On site B, we have instituted proper access to subnets and config of router ( by the way I highly suggest you change default port of winbox as a standard security practice )
SO
REMOVE all the mangle and netflix garbage.
add comment=“NETFLIX VIA WIREGUARD” disabled=no distance=1 dst-address=
0.0.0.0/0 gateway=wireguard1 routing-table=NETFLIX scope=30
suppress-hw-offload=no target-scope=10

/ip firewall mangle
add action=mark-routing chain=output dst-address=192.168.1.0/24 dst-port=8291
new-routing-mark=NETFLIX passthrough=yes protocol=tcp src-address=
192.168.88.1

korpaczov · February 8, 2025, 8:52pm

Thank you for reviewing my config. It is a massive help. I will go through your notes and apply changes accordingly.

Just to clarify the intentions of a wireguard tunnel - All the devices on Site B should send the traffic through the tunnel when communicating to the internet and be masqueraded with site A Public IP address, hence the srcnat rule - Sorry I should have mentioned that in my first post. That’s why I have NETFLIX mangle rules, routing tables and rules

anav · February 11, 2025, 3:41pm

Not Required!
The reason being is that the Traffic from Router B enters RouterA, at roughly the LAN level.
Because we set the wireguard interface to be part of the LAN interface list, the firewall rules that note LAN interface apply to wireguard traffic.
This means in the forward chain.
add chain=forward action=accept comment=“internet traffic” in-interface-list=LAN out-interface-list=WAN,

This allows local lan subnets and also incoming wireguard users out the WAN interface.
Due to the sourcenat rule
add chain=srcnat action=masquerade out-interface-list=WAN
All traffic leaving the router is natted to and gets the public IP address of the router.

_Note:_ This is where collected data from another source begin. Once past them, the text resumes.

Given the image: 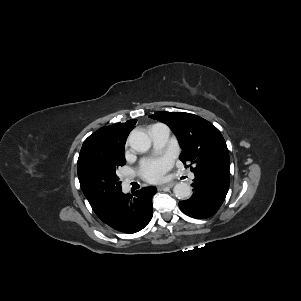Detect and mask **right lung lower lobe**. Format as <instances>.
Returning a JSON list of instances; mask_svg holds the SVG:
<instances>
[{
  "mask_svg": "<svg viewBox=\"0 0 301 301\" xmlns=\"http://www.w3.org/2000/svg\"><path fill=\"white\" fill-rule=\"evenodd\" d=\"M156 192L154 186L138 190L135 197L121 192L98 217L120 232H138L152 218V196Z\"/></svg>",
  "mask_w": 301,
  "mask_h": 301,
  "instance_id": "right-lung-lower-lobe-1",
  "label": "right lung lower lobe"
}]
</instances>
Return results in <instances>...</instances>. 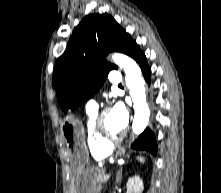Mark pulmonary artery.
I'll return each instance as SVG.
<instances>
[{
  "instance_id": "pulmonary-artery-1",
  "label": "pulmonary artery",
  "mask_w": 221,
  "mask_h": 193,
  "mask_svg": "<svg viewBox=\"0 0 221 193\" xmlns=\"http://www.w3.org/2000/svg\"><path fill=\"white\" fill-rule=\"evenodd\" d=\"M109 80L112 85L117 86L121 83L122 77L121 73L118 70H113L110 73ZM87 112L97 111L98 110V104L95 100L91 99L86 104Z\"/></svg>"
}]
</instances>
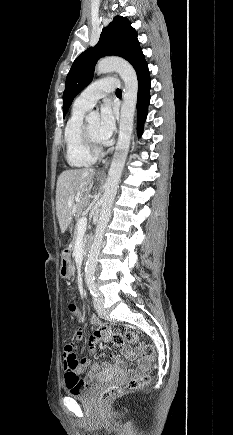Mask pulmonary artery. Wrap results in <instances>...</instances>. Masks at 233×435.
<instances>
[{
    "label": "pulmonary artery",
    "instance_id": "e3ab8cb5",
    "mask_svg": "<svg viewBox=\"0 0 233 435\" xmlns=\"http://www.w3.org/2000/svg\"><path fill=\"white\" fill-rule=\"evenodd\" d=\"M118 80L114 78H102L90 86H88L80 95L75 99V105L84 109L92 108L95 103L110 92L117 90Z\"/></svg>",
    "mask_w": 233,
    "mask_h": 435
}]
</instances>
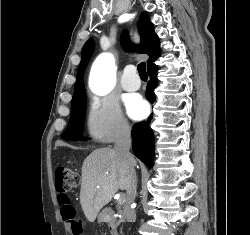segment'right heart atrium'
Segmentation results:
<instances>
[{"label":"right heart atrium","mask_w":250,"mask_h":235,"mask_svg":"<svg viewBox=\"0 0 250 235\" xmlns=\"http://www.w3.org/2000/svg\"><path fill=\"white\" fill-rule=\"evenodd\" d=\"M86 128L92 138L103 142L127 139L131 133V126L118 104L101 97L89 102Z\"/></svg>","instance_id":"1"}]
</instances>
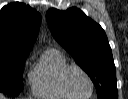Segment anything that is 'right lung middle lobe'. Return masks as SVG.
<instances>
[{
	"label": "right lung middle lobe",
	"instance_id": "right-lung-middle-lobe-1",
	"mask_svg": "<svg viewBox=\"0 0 128 99\" xmlns=\"http://www.w3.org/2000/svg\"><path fill=\"white\" fill-rule=\"evenodd\" d=\"M26 53L0 52V92L17 96L23 89Z\"/></svg>",
	"mask_w": 128,
	"mask_h": 99
}]
</instances>
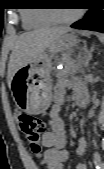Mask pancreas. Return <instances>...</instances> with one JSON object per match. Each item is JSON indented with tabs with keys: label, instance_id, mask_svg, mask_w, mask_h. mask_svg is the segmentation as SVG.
<instances>
[{
	"label": "pancreas",
	"instance_id": "1",
	"mask_svg": "<svg viewBox=\"0 0 104 169\" xmlns=\"http://www.w3.org/2000/svg\"><path fill=\"white\" fill-rule=\"evenodd\" d=\"M61 61L64 67L63 69L56 71L58 79L66 78L69 75L75 73L78 67L80 66V63L72 59L69 54L63 55Z\"/></svg>",
	"mask_w": 104,
	"mask_h": 169
}]
</instances>
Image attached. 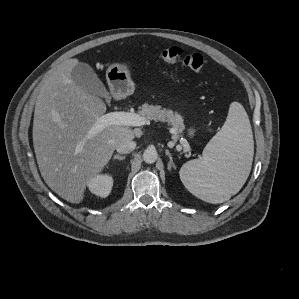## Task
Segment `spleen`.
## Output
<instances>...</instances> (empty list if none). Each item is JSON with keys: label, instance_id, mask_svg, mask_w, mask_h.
Here are the masks:
<instances>
[{"label": "spleen", "instance_id": "spleen-1", "mask_svg": "<svg viewBox=\"0 0 299 299\" xmlns=\"http://www.w3.org/2000/svg\"><path fill=\"white\" fill-rule=\"evenodd\" d=\"M254 142L244 107L233 102L221 130L209 141L201 158L186 162L179 175L197 198L218 204L245 184L253 161Z\"/></svg>", "mask_w": 299, "mask_h": 299}]
</instances>
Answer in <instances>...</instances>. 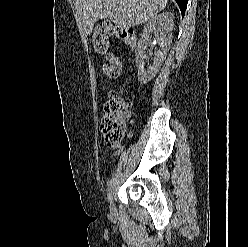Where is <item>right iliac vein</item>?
I'll list each match as a JSON object with an SVG mask.
<instances>
[{
  "label": "right iliac vein",
  "instance_id": "obj_1",
  "mask_svg": "<svg viewBox=\"0 0 248 247\" xmlns=\"http://www.w3.org/2000/svg\"><path fill=\"white\" fill-rule=\"evenodd\" d=\"M110 210L113 212L114 206H113V193L111 192V200H110Z\"/></svg>",
  "mask_w": 248,
  "mask_h": 247
}]
</instances>
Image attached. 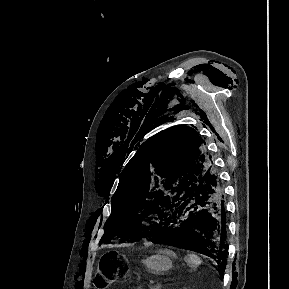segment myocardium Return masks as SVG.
Listing matches in <instances>:
<instances>
[{
	"label": "myocardium",
	"instance_id": "myocardium-1",
	"mask_svg": "<svg viewBox=\"0 0 289 289\" xmlns=\"http://www.w3.org/2000/svg\"><path fill=\"white\" fill-rule=\"evenodd\" d=\"M151 222H152V219H147V220H145L144 224L146 226H148Z\"/></svg>",
	"mask_w": 289,
	"mask_h": 289
}]
</instances>
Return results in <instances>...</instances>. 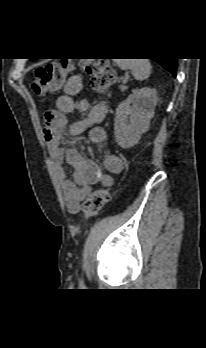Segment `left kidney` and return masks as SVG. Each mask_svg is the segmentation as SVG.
<instances>
[{
  "instance_id": "left-kidney-1",
  "label": "left kidney",
  "mask_w": 206,
  "mask_h": 348,
  "mask_svg": "<svg viewBox=\"0 0 206 348\" xmlns=\"http://www.w3.org/2000/svg\"><path fill=\"white\" fill-rule=\"evenodd\" d=\"M158 97L155 89L143 87L134 90L122 101L115 114L114 135L121 148H131L138 143L154 116Z\"/></svg>"
}]
</instances>
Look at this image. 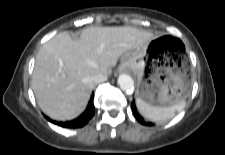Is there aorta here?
I'll return each instance as SVG.
<instances>
[{"mask_svg": "<svg viewBox=\"0 0 225 155\" xmlns=\"http://www.w3.org/2000/svg\"><path fill=\"white\" fill-rule=\"evenodd\" d=\"M118 85L121 90L131 92L134 89V80L127 74H121L118 77Z\"/></svg>", "mask_w": 225, "mask_h": 155, "instance_id": "aorta-1", "label": "aorta"}]
</instances>
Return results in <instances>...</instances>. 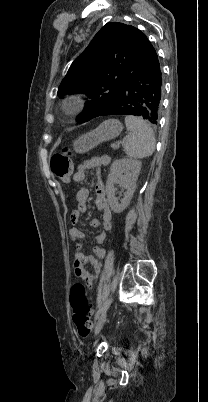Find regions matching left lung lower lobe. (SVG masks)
I'll return each instance as SVG.
<instances>
[{"instance_id":"1","label":"left lung lower lobe","mask_w":208,"mask_h":402,"mask_svg":"<svg viewBox=\"0 0 208 402\" xmlns=\"http://www.w3.org/2000/svg\"><path fill=\"white\" fill-rule=\"evenodd\" d=\"M131 38L136 44V66L117 92L116 99L98 116L135 115L157 124L159 121L163 82L157 53L148 38L134 28Z\"/></svg>"}]
</instances>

Summary: all your netflix stuff/mangles is NOT required.

korpaczov · February 12, 2025, 5:17pm

correct me if I am wrong but with the above rule all devices on LAN behind router B would be communicating out to the internet with Public IP of Site B, right?

I want to avoid that and make sure that only Site A public IP is in use

I understand that wireguard interface is now part of LAN interface list however surely I need a rule that is routing the traffic out to the internet through the wireguard tunnel. My understanding is that if I remove mangle/netflix rules, the traffic will be masqueraded with Site B public IP.